◆ Consigne A:
Répondez à ces questions d'après l'extrait sur Truman Capote :
(i) Qui a réalisé l'adaptation de De Sang Froid au cinéma ?
(ii) Dans quel ouvrage, chez quel éditeur, l'intégrale Truman Capote est-elle à découvrir ?
(iii) Quelle actrice a immortalisé l'héroïne de Petit déjeuner chez Tiffany, et dans quel film ?
◆ Consigne B: Recopiez à l'identique le passage de l'extrait sur Truman Capote qui va de « Le titre intégral » jusqu'à « and Its Consequences) ».

◆ Extrait:
# # # # #
Le titre intégral est d’ailleurs – De Sang Froid : récit véridique d’un meurtre multiple et de ses conséquences (In Cold Blood: A True Account of a Multiple Murder and Its Consequences)

De Sang Froid a été remarquablement adapté au cinéma par Richard Brooks (In Cold Blood, 1968). Truman Capote ayant collaboré au scénario. Avec Jeff Corey, Paul Stewart, Robert Blake.

L’intégrale Truman Capote est à découvrir dans Œuvres (Quarto, Gallimard).

Il est notamment l’auteur d’un court roman Petit déjeuner chez Tiffany, Gallimard, 1962 (Breakfast at Tiffany’s, 1958) dont l’héroïne, touchante et irresponsable, a été immortalisée par Audrey Hepburn dans Diamants sur canapé (Breakfast at Tiffany’s, 1961) par Blake Edwards.
# # # # #
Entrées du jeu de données
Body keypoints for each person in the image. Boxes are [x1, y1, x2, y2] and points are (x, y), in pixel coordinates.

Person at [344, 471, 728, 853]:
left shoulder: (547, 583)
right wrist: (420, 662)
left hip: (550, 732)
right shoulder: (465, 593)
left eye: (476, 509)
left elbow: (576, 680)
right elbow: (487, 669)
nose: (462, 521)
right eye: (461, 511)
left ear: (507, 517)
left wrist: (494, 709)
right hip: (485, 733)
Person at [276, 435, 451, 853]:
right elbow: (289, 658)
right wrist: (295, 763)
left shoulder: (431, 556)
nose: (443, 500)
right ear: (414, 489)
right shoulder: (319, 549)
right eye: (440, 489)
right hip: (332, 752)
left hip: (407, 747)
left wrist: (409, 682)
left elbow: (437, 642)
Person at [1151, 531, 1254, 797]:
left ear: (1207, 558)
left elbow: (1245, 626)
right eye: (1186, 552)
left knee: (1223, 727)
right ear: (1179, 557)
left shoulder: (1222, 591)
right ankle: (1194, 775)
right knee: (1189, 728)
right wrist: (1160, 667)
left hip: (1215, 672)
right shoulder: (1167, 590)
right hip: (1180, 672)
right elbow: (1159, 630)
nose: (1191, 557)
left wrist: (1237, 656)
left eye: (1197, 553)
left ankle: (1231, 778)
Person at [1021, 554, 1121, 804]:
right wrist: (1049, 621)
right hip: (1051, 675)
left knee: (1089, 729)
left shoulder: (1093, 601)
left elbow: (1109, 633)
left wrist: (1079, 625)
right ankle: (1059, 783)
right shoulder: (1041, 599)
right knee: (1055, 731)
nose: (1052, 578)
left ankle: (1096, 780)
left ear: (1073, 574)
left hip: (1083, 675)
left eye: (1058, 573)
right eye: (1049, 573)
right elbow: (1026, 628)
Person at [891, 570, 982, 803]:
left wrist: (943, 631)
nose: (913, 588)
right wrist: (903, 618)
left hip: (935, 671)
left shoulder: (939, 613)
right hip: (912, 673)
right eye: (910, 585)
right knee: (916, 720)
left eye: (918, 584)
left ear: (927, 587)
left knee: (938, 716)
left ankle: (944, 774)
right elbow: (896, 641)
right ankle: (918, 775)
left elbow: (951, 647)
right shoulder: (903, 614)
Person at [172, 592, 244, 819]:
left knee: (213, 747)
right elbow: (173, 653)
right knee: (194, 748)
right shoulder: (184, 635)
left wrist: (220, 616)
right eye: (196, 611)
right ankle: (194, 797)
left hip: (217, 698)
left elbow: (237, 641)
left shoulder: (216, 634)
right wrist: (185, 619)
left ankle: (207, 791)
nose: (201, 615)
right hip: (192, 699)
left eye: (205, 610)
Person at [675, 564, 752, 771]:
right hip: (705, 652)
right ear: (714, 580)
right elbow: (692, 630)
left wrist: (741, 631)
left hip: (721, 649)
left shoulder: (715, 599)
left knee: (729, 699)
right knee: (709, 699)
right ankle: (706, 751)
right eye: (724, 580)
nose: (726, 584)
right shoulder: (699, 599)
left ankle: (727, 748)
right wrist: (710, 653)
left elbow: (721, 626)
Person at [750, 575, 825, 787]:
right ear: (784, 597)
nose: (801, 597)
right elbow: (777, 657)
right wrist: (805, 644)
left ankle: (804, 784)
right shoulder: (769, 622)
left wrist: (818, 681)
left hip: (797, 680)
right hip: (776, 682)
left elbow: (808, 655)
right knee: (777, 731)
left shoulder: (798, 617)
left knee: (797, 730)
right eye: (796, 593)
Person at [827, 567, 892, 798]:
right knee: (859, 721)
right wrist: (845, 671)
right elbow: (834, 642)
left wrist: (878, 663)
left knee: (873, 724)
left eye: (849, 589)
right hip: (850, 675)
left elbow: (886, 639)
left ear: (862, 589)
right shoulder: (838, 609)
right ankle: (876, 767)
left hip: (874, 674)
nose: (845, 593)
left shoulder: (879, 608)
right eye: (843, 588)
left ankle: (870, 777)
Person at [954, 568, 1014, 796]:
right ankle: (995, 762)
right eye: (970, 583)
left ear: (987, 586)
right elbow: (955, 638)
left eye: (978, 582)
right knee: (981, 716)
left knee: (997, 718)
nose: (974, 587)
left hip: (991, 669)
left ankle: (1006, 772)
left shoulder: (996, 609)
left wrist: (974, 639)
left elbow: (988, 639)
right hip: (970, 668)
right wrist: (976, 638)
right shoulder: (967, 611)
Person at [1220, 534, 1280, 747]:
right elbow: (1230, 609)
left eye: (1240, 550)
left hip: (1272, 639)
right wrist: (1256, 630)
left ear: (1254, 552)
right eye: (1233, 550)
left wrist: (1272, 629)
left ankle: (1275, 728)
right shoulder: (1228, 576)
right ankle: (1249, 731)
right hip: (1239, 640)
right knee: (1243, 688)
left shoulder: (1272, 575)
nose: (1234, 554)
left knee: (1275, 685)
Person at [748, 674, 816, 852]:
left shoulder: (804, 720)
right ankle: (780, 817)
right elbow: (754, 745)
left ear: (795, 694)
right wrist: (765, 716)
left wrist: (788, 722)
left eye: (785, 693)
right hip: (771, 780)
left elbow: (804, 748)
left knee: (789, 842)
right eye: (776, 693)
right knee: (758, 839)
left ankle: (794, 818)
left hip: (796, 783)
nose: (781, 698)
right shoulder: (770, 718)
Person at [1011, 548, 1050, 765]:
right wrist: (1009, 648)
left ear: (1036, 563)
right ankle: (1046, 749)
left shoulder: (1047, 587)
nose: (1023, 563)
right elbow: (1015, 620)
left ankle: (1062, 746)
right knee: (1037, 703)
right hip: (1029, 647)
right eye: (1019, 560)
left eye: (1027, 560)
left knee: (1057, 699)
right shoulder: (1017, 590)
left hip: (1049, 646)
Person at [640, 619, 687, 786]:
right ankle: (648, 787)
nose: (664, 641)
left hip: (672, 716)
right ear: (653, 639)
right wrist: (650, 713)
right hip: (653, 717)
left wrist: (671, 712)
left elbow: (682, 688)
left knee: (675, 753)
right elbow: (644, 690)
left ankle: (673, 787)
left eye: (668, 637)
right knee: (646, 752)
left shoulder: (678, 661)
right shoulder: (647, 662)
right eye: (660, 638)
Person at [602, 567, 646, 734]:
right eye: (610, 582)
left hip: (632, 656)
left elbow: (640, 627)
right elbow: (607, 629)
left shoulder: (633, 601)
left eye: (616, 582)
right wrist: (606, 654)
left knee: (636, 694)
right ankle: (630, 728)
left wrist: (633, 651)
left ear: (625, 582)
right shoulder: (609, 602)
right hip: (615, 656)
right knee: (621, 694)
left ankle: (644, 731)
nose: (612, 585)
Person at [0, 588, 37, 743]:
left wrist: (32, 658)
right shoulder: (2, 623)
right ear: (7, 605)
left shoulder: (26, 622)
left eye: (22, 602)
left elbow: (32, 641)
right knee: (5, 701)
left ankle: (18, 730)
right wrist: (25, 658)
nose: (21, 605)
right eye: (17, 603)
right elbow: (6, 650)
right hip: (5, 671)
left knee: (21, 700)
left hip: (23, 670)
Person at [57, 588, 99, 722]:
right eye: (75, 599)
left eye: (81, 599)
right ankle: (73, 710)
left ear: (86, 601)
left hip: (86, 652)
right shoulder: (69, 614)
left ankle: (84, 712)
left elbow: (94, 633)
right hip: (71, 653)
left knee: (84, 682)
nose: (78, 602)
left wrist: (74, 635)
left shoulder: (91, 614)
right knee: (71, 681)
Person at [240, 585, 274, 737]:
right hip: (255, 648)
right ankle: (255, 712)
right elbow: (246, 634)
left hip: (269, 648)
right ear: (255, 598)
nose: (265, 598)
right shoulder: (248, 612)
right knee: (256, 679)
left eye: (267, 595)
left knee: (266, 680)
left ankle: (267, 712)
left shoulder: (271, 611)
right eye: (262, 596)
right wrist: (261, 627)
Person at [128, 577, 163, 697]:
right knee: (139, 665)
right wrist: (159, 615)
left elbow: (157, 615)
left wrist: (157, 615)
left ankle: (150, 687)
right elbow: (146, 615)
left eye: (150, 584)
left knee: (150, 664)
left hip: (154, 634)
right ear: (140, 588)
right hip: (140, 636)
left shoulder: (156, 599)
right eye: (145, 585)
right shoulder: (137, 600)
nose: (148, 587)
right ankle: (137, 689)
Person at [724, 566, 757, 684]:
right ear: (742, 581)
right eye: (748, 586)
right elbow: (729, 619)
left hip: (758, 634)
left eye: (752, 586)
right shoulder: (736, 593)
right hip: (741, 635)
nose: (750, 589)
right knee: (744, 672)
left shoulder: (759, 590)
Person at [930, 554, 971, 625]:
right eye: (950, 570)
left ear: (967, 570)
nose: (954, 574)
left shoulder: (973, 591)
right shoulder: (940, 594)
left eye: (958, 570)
# # # # #
◆ Zone de réponse A:
(i) Richard Brooks (In Cold Blood, 1968).
(ii) Dans Œuvres (Quarto, Gallimard).
(iii) Audrey Hepburn, dans Diamants sur canapé (Breakfast at Tiffany's, 1961).

◆ Zone de réponse B:
Le titre intégral est d’ailleurs – De Sang Froid : récit véridique d’un meurtre multiple et de ses conséquences (In Cold Blood: A True Account of a Multiple Murder and Its Consequences)